On Fri, Sep 7, 2018 at 12:54 PM, Ehsan Akhgari <ehsan.akhg...@gmail.com>
wrote:

>    In our implementation, once the Storage Access API grants storage
>    access, all newly created third-party iframes of the same origin will
> have
>    storage access for a period of time (currently defined at 30 days)
> without
>    calling requestStorageAccess() again, whereas in WebKit’s implementation
>    they’d need to reaffirm their access by calling the API again.
>
> ...
>
>    In our implementation, we phase out the granted storage access
>    permissions after a number of days passed, whereas in WebKit’s
>    implementation they phase out the permissions after a number of days of
>    browser usage passed.
>


These two were confusing to me.  AIUI:

The first one is solely about having to call the requestStorageAccess() API
again. It sounds like you're saying we give a 30 day grace window while
safari expires things immediately; but that's not what you mean.
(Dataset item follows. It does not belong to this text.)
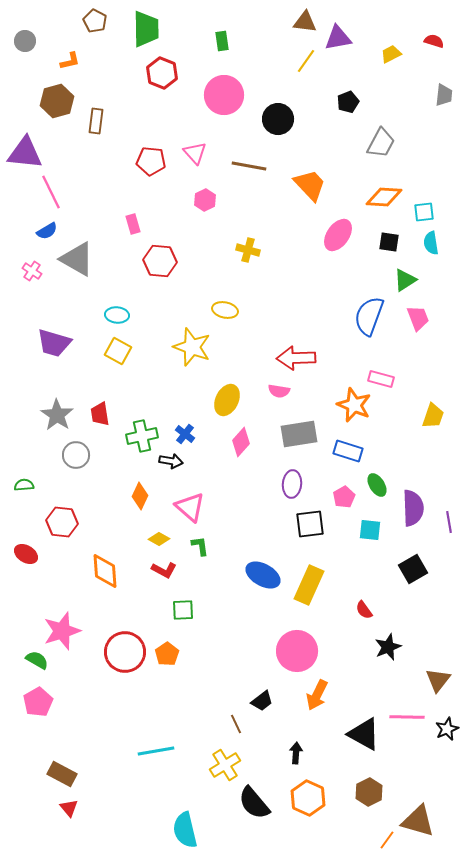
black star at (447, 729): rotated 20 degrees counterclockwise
It's
solely about whether the javascript code needs to call
requestStorageAccess() (even if it will be granted without a prompt) or if
it doesn't need to call it.

In Safari, you have to (even though it won't prompt), but in FF you won't
have to. In your pseudocode, I guess it works either way, but... what was
the reasoning for doing it this way instead of a pure Promise-based
approach?



In the second one:
Day 0: I do the thing, grant the access
Day 15: I sleep all day and don't use my browser
Day 30: Firefox expires permission
Day 31: Safari expires permission

It's solely about the difference between counting Day 15 towards 30 days.